Last September, a federal appeals court ruled CFPB's organizational structure unconstitutional and said that its unelected director "enjoys more unilateral authority than any other officer in any of the three branches of government of the U.S. government, other than the president."
Consumer protection is of the utmost importance, and prior to the creation of the CFPB, the government at both the state and local level had extensive consumer-protection laws and regulations in place and agencies fully tasked with their enforcement. And never in my long community banking career did I see a financial regulator shirk their consumer protection responsibility.
The massive amounts of raw consumer data the CFPB collects, its foray into areas it was specifically prohibited from regulating including auto lending and the practice of law, and the lavish renovation of its leased headquarters--which is costing taxpayers over $200 million--only underscore the need for intensive accountability and transparency.
But as the evolution of Washington has gone, none of that matters; only messaging matters. Defenders of CFPB essentially argue that with an agency named for consumer financial protection, how could it be anything but a good steward of consumer needs and protections? We don't apply that standard to any other agency in government; having a consumer-friendly name doesn't absolve it from the necessity of standard congressional oversight.
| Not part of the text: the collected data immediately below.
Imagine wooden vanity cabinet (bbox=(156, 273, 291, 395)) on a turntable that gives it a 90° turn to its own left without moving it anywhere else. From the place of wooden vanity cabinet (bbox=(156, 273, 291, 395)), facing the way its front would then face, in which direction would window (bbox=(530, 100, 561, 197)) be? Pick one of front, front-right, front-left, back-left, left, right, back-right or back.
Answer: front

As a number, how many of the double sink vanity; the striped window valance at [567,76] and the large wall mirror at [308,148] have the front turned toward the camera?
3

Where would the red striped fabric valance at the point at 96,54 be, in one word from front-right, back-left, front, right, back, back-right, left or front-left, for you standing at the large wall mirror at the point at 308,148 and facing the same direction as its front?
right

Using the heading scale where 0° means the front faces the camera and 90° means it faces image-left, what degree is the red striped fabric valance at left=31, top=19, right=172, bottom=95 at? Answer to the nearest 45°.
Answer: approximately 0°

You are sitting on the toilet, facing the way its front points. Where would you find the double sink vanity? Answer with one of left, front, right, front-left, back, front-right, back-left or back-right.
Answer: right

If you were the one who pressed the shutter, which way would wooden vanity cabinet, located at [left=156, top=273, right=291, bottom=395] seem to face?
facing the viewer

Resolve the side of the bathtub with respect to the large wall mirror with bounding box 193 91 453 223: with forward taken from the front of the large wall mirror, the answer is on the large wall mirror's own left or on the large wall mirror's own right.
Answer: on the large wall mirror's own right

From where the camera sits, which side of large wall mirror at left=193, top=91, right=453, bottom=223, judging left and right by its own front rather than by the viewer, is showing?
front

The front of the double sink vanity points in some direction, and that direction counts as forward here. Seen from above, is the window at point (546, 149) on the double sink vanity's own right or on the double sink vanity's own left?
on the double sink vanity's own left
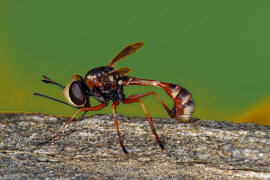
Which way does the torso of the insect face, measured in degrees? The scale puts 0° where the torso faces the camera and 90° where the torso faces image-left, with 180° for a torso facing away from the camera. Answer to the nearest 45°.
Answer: approximately 90°
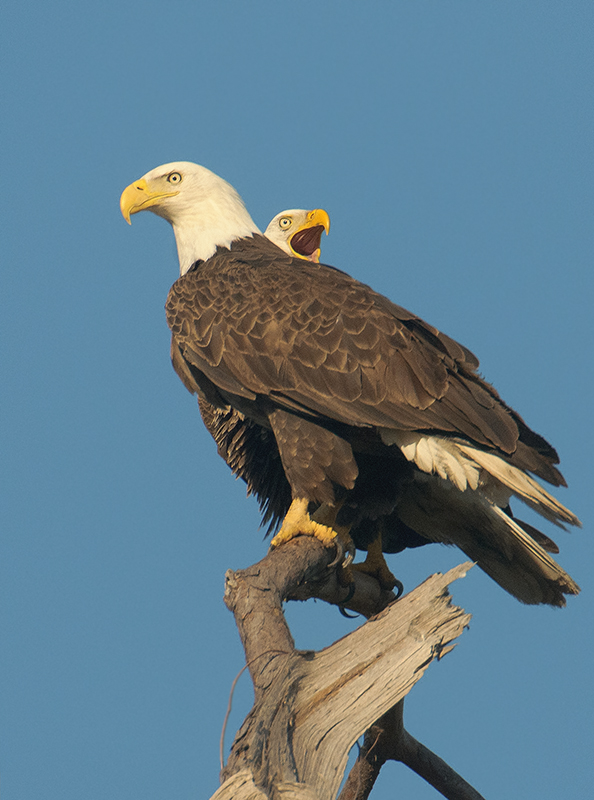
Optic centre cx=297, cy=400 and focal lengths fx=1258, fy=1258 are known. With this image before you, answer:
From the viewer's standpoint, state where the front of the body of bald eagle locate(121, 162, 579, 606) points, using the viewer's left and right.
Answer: facing to the left of the viewer
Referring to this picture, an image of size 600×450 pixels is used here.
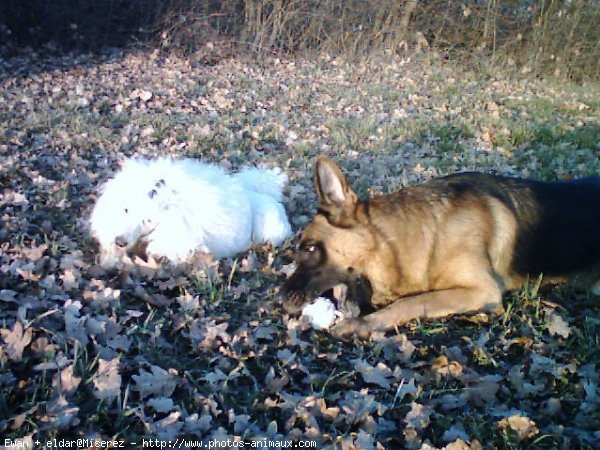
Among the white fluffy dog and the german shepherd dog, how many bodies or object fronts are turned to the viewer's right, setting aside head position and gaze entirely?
0

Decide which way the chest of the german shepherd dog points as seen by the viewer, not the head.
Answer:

When you pull back the curtain on this perceived irreproachable agency, you see something much uglier than its name might suggest.
But the worst part about the CFPB is that the agency's practices are actually harming consumers. By limiting, eliminating, or increasing costs on products that financial institutions can offer, the CFPB's practices are growing the ranks of unbanked and underbanked Americans. The Dodd-Frank Act and CFPB policies have increased the price of basic banking services and reduced the availability of short-term credit options for low-income Americans, continuing to push them into more expensive--and potentially unregulated--credit options. To illustrate this, before Dodd Frank, 75 percent of consumers could find "free checking." By 2015, just 37 percent of banks offer true "free checking."
CFPB's "Ability to Repay" and "Qualified Mortgage" rules also have made it more difficult for low- and middle-income borrowers to qualify for a mortgage, with some community banks exiting residential lending altogether due to the complexity and burdens of the rules. The "Know Before You Owe" rule, despite its name, has continued to cause consumer confusion and costly delays in the closing process, not to mention the billions of dollars the real estate industry spends in implementing the rule--resources that could have been extended as credit or directed toward product innovation.
Under the leadership of Chairman Jeb Hensarling, the House Financial Services Committee has proposed the Financial CHOICE Act, which will help increase consumer choice and access to affordable credit and capital for all Americans.
One of the main pillars of the CHOICE Act is to bring accountability back to Washington regulators, including the CFPB. The CHOICE Act will provide structural reforms to the CFPB, including making it subject to appropriations and requiring comprehensive cost-benefit analysis for rule-makings.
By creating checks and balances for CFPB, the CHOICE Act will make it more accountable to Congress and the American people so that it can effectively do the job it was designed to do--protect consumers.
U.S. Rep. French Hill represents Arkansas' 2nd District.